Many times in estate disputes we wonder what the person who passed away would have said if they could provide an opinion on how things should be resolved. In other cases, people proceed with disputes knowing full well that they are going against the wishes of the deceased. Take for example applications to vary wills, which is an application to expressly override the wishes of the will-maker. There are preventative steps to guard against both scenarios.
Preventative Steps to Take
The most important thing is to make your view known. We all know that we should have a will, yet many of us just don’t get around to it. Take the recent example of Prince, who died at the age of 57 with a multimillion-dollar estate and no will. Dying without a will means your estate is distributed pursuant to a statutory scheme. It flows by way of “intestacy”. The statutory scheme may breed conflict as it may not be fair and it cannot be varied, leading to intense arguments among loved ones.
Many people fail to draft and execute wills and much more neglect to prepare the necessary documents that address the loss of ability to make decisions for themselves (enduring power or attorneys or representation agreements). Even those that do plan for this unfortunate possibility often prepare inadequate or ineffective documents. There are more complex steps you can take to avoid an estate fight, but executing a will, enduring power of attorney, and personal directive with a lawyer with a practice in this area is a very good start.
Other steps include placing assets in joint names, but recent case law confirms that this is not foolproof and can be attacked in court after your death.
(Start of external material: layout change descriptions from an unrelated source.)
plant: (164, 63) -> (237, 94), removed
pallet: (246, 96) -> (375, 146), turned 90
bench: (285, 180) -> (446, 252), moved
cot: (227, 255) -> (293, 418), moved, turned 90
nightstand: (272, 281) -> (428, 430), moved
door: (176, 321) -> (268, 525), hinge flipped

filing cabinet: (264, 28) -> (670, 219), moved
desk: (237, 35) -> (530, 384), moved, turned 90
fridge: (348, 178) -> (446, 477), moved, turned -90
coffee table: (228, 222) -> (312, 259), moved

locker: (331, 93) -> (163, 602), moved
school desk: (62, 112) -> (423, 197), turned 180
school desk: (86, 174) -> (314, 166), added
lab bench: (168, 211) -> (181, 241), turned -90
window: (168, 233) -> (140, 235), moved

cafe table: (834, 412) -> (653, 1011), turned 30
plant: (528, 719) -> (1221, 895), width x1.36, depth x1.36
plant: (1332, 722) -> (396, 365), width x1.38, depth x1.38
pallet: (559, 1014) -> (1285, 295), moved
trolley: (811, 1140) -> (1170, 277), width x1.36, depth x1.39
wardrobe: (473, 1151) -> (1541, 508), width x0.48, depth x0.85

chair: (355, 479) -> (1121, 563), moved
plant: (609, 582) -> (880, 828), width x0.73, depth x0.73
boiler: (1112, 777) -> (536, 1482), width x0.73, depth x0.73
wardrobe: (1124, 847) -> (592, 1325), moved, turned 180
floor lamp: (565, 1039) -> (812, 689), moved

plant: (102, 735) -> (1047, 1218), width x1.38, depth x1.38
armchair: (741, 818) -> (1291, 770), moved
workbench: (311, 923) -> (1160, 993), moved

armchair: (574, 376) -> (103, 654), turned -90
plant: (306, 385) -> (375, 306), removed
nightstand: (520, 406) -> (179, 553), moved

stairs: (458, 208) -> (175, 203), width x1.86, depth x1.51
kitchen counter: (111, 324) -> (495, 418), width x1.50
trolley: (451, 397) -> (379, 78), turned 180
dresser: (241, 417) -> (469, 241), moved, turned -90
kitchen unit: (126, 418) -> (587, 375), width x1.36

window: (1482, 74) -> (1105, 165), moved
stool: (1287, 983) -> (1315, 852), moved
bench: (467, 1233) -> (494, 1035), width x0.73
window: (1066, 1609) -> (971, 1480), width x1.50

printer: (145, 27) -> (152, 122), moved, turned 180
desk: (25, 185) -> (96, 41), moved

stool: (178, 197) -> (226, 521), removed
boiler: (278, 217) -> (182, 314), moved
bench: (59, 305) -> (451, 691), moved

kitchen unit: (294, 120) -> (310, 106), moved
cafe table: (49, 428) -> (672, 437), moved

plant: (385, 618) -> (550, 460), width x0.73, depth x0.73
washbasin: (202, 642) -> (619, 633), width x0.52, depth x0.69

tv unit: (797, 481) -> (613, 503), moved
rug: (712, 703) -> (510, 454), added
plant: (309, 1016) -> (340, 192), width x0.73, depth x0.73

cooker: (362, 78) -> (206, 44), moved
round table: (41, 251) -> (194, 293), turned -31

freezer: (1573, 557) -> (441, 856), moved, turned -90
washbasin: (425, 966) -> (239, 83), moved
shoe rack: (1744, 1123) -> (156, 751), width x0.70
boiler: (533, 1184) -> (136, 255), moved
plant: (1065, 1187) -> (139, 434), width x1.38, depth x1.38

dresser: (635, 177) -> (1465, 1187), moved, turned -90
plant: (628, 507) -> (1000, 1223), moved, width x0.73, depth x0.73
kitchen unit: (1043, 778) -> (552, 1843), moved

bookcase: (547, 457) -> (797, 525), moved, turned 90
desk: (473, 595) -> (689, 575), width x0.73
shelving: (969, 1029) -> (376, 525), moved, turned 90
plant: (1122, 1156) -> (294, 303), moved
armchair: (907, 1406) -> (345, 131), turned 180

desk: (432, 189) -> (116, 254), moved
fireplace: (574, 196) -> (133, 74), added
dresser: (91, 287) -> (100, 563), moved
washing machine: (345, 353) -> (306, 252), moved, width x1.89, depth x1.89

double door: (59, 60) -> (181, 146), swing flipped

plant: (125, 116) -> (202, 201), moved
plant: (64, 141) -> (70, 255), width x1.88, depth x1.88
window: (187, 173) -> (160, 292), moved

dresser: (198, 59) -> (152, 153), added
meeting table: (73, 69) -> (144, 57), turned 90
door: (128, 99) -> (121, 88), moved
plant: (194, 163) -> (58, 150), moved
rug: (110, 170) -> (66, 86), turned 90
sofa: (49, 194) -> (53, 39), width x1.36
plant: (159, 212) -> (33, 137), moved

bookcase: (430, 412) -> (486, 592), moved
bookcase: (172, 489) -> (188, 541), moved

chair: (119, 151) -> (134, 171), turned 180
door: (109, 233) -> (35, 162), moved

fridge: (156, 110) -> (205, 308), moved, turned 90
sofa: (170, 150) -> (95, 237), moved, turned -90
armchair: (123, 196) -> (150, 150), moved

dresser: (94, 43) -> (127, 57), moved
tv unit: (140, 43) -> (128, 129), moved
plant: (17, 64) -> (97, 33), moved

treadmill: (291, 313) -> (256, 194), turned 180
You can establish trusts or give out your estate or parts of it, before your death, but then you lose access to it and if those gifts are given too close to your death they can be attacked pursuant the law of undue influence.
What then can a person do? A combination of things, really, though nothing is foolproof. Drafting a will, personal directive and the enduring power of attorney is a good start, and taking other steps with your estate lawyer also should help reduce the risk considerably. Perhaps the most important step is simply to speak to your family. Tell them your plans while you are healthy. Try to nip family disputes in the bud, advice that goes beyond the estate planning in value.
In the end, estate planning is like many things in life; You can reduce the risk of an estate dispute after your death but you cannot eliminate it. The steps outlined in this article do substantially reduce the risk and often that’s enough to dissuade a potential trouble-maker from commencing a court action in the first place. The message? Let your final act be one that leaves a positive legacy.